6. Biologie moléculaire des Actinomycètes
À cause de leur importance économique, ce sont surtout les Streptomyces qui ont été étudiés au point de vue génétique et biologie moléculaire (Goodfellow et al., 1988). La taille de leur génome est 1,5 à deux fois plus grand que celui d'Escherichia coli, il varie de 5 × 103 à 7 × 103 kilobases. L'acide désoxyribonucléique des Actinomycètes est riche en guanine et cytosine (60 à 75 p. 100), et les Streptomyces occupent le haut de la gamme (73 à 75 p. 100).
Le génome des Streptomyces contient de 4 à 11 p. 100 de séquences répétitives et 2 p. 100 d'éléments de symétrie inverse. Le principal véhicule d'information génétique est un « chromosome » circulaire souvent présent en multiples copies dans les cellules hyphales, mais toujours en copie unique dans les spores. Des éléments extrachromosomiques, surtout circulaires, peuvent aussi être présents (plasmides). Il est possible que certains d'entre eux jouent un rôle dans le contrôle de la synthèse des antibiotiques.
Les Streptomycètes sont génétiquement très instables, avec des taux de mutations particulièrement élevés pour certaines caractéristiques, et cela survient d'ailleurs en absence de pressions sélectives apparentes. Ces mutations sont dues à des délétions chromosomiques accompagnées d'amplification d'ADN, mécanismes évoqués dans l'article génétique moléculaire.
Bien que les Streptomycètes contiennent de multiples éléments capables d'excision et d'intégrations chromosomiques (phages tempérés, éléments transposables et plasmides intégrables), il n'y a pas de preuves que ces éléments soient responsables de l'instabilité génétique de ces Bactéries (Birch et al., 1990).

---------------

PROBLÈME À RÉSOUDRE »
Transcrivez sans rien changer le passage du texte sur la biologie moléculaire des Actinomycètes qui va de « 6. Biologie moléculaire » à « 75 p. 100). ».

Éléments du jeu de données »
---------------

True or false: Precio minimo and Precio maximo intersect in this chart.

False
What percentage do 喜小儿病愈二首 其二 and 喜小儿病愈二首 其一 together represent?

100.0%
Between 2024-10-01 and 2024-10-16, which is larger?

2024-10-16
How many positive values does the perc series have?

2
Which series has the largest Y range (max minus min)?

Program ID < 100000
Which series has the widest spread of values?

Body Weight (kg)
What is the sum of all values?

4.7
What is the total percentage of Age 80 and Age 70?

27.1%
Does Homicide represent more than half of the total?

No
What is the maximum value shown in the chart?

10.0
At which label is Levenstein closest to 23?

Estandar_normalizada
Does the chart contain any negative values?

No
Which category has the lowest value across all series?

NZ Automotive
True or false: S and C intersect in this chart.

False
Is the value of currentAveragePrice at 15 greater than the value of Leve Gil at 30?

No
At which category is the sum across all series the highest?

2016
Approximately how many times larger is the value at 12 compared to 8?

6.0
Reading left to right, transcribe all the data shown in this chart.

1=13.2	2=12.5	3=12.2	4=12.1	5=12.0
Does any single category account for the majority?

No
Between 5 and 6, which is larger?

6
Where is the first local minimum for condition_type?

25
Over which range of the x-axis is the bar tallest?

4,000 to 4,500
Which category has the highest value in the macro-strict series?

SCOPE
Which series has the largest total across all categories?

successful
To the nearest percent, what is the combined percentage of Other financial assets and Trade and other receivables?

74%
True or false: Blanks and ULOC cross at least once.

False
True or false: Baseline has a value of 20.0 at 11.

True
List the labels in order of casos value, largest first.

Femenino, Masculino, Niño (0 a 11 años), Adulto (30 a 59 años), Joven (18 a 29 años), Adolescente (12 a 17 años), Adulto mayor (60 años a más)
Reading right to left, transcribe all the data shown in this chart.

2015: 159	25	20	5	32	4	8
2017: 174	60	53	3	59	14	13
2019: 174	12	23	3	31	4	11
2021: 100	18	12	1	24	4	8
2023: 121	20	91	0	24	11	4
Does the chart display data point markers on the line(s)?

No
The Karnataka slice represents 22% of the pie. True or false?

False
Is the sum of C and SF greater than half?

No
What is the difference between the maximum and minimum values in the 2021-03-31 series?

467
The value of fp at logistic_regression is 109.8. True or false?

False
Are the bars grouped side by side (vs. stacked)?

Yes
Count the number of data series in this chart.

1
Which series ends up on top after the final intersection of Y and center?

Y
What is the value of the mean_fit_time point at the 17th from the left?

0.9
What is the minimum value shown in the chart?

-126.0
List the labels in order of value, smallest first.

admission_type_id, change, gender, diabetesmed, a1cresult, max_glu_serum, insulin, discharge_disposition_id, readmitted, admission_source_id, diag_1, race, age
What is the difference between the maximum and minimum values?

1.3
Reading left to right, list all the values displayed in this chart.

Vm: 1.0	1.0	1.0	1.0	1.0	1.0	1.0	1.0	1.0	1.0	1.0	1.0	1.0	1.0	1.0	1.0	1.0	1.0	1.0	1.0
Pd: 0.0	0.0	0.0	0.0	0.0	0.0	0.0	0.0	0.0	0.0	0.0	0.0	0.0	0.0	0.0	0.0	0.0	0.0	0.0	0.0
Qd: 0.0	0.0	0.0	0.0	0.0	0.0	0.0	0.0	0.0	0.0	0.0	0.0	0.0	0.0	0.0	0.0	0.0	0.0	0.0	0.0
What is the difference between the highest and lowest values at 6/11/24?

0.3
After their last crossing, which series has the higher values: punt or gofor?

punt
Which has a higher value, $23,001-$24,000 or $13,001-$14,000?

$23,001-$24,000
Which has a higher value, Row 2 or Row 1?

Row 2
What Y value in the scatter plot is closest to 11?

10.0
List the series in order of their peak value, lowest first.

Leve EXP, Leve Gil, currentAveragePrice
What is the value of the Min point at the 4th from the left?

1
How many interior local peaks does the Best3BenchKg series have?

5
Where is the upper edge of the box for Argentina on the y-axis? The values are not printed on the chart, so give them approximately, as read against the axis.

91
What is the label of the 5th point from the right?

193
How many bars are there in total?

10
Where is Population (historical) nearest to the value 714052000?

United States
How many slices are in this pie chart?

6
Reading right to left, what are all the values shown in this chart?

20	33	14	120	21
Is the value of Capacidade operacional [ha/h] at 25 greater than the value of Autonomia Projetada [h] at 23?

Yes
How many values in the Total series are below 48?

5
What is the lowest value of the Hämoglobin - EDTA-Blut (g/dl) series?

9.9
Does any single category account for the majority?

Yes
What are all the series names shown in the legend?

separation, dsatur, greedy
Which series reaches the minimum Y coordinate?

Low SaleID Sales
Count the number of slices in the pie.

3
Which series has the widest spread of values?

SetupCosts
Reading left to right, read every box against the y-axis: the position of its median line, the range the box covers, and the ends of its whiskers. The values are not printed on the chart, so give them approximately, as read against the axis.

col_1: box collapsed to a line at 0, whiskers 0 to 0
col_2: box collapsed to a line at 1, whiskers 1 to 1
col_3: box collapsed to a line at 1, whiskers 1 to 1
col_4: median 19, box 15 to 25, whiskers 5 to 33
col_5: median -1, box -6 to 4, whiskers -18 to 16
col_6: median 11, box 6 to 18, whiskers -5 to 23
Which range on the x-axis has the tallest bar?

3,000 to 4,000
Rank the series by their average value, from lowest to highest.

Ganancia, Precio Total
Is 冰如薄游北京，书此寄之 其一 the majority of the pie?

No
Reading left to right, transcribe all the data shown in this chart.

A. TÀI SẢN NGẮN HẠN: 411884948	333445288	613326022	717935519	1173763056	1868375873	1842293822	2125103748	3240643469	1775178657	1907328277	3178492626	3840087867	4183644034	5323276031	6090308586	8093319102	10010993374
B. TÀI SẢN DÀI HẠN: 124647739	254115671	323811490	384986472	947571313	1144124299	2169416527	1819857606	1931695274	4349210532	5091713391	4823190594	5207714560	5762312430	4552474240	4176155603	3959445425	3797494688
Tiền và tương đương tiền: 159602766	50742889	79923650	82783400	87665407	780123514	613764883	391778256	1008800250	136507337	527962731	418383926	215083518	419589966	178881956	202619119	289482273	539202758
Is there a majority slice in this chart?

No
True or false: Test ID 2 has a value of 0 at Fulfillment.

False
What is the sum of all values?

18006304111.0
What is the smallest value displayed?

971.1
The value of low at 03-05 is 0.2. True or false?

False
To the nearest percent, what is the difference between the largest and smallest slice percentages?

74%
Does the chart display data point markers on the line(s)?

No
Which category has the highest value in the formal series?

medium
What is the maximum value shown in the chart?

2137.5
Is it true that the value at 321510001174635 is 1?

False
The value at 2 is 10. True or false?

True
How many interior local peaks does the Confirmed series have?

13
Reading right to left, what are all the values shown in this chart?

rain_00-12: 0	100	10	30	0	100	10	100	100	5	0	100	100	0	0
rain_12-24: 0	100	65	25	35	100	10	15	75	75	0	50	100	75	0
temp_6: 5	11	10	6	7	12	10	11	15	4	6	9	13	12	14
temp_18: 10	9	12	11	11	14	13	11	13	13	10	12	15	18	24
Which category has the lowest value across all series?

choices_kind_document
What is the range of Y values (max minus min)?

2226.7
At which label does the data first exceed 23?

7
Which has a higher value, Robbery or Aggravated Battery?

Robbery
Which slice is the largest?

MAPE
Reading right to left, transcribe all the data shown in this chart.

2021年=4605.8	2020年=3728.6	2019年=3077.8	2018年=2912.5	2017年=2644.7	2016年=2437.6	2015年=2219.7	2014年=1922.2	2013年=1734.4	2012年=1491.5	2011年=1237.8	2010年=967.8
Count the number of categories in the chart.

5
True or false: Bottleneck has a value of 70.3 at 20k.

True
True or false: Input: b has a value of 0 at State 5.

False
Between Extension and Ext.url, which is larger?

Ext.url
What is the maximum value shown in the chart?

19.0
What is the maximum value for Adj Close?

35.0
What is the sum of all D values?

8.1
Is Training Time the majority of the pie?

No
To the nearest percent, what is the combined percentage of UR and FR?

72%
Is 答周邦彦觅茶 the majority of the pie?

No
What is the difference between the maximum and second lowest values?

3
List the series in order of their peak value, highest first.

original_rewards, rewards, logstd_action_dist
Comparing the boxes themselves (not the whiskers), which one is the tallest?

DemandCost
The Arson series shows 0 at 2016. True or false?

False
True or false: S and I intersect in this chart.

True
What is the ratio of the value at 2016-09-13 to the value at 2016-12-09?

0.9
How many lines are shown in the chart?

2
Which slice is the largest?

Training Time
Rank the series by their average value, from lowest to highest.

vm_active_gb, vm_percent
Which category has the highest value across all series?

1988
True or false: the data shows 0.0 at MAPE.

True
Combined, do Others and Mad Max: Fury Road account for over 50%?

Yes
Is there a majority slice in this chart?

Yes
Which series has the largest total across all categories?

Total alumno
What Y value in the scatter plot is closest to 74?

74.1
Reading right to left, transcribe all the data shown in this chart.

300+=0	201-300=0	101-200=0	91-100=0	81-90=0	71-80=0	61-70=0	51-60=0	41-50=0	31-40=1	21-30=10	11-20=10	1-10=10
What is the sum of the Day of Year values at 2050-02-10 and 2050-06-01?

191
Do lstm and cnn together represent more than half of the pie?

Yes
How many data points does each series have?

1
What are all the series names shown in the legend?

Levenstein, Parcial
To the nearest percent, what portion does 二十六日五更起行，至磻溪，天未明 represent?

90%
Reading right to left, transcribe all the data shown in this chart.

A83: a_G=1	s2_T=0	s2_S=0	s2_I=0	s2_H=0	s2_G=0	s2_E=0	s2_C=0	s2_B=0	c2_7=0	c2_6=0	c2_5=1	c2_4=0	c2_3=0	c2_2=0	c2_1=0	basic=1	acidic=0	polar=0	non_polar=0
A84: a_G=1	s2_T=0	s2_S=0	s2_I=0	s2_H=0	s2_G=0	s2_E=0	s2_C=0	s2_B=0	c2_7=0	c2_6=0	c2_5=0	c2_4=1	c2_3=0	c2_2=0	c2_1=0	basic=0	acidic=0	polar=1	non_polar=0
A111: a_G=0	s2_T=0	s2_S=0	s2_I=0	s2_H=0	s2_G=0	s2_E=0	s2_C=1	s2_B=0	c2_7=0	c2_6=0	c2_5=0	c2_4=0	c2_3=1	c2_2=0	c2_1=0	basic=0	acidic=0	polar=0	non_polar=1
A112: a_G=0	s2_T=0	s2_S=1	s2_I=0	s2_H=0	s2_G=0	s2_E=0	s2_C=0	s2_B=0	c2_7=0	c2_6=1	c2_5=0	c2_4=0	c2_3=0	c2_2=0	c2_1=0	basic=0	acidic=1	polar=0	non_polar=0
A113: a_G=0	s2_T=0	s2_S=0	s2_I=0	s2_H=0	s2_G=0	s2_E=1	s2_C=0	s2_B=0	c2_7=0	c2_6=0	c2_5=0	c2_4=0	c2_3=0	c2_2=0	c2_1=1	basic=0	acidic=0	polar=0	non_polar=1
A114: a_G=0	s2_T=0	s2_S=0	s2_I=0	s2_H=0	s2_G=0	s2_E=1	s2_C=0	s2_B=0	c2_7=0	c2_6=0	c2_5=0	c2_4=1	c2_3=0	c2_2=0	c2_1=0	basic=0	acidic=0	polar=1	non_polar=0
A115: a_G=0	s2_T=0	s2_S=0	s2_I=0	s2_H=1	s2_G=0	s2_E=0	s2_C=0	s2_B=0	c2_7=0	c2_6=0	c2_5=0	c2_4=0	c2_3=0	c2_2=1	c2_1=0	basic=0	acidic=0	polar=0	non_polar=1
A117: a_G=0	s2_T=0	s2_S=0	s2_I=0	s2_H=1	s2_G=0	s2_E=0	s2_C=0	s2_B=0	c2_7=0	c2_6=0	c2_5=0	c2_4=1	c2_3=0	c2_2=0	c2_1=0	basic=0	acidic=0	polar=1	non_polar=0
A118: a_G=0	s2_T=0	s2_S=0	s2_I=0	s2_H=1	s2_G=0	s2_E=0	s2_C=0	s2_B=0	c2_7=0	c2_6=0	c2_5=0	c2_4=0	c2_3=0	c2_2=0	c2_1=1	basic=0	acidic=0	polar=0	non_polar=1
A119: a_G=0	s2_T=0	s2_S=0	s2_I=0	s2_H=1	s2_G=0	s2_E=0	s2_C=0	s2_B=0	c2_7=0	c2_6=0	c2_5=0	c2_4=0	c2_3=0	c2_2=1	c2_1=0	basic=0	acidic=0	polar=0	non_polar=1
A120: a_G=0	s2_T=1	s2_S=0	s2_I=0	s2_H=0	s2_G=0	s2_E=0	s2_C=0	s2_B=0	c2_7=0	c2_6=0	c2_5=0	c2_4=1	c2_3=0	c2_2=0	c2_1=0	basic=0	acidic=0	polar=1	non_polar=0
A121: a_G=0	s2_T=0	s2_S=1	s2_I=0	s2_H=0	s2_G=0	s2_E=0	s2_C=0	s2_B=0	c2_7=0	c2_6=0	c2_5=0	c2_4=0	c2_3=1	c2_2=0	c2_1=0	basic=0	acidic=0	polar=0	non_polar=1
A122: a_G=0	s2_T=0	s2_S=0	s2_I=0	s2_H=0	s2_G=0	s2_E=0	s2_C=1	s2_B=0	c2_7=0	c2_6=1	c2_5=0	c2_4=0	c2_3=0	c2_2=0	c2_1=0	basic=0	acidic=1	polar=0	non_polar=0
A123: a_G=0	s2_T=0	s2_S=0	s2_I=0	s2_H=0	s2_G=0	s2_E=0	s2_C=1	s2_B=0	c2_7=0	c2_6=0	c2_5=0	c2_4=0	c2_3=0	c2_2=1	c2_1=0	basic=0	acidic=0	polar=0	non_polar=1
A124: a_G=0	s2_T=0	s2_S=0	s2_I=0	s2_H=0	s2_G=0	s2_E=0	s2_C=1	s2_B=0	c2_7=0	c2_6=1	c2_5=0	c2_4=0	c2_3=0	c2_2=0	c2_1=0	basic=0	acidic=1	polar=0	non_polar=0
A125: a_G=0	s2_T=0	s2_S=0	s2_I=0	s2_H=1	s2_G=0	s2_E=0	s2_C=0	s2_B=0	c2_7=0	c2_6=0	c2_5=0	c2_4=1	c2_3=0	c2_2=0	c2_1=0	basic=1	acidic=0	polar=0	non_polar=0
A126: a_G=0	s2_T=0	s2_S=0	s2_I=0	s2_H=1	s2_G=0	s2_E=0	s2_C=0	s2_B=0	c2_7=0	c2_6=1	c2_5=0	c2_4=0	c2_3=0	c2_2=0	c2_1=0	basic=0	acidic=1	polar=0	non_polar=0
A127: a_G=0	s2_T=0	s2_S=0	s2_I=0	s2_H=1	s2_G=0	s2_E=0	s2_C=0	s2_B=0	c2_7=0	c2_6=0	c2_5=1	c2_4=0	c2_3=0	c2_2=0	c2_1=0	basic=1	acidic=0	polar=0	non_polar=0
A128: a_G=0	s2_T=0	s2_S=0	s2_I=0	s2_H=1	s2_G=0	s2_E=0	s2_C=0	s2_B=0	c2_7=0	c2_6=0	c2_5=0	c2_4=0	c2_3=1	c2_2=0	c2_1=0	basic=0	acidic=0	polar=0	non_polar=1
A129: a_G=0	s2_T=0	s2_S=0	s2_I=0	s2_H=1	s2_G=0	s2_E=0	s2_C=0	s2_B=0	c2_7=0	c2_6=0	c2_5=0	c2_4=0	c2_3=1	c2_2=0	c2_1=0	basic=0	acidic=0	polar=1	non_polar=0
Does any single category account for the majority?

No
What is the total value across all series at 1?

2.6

---------------

RÉPONSE RÉDIGÉE »
6. Biologie moléculaire des Actinomycètes
À cause de leur importance économique, ce sont surtout les Streptomyces qui ont été étudiés au point de vue génétique et biologie moléculaire (Goodfellow et al., 1988). La taille de leur génome est 1,5 à deux fois plus grand que celui d'Escherichia coli, il varie de 5 × 103 à 7 × 103 kilobases. L'acide désoxyribonucléique des Actinomycètes est riche en guanine et cytosine (60 à 75 p. 100), et les Streptomyces occupent le haut de la gamme (73 à 75 p. 100).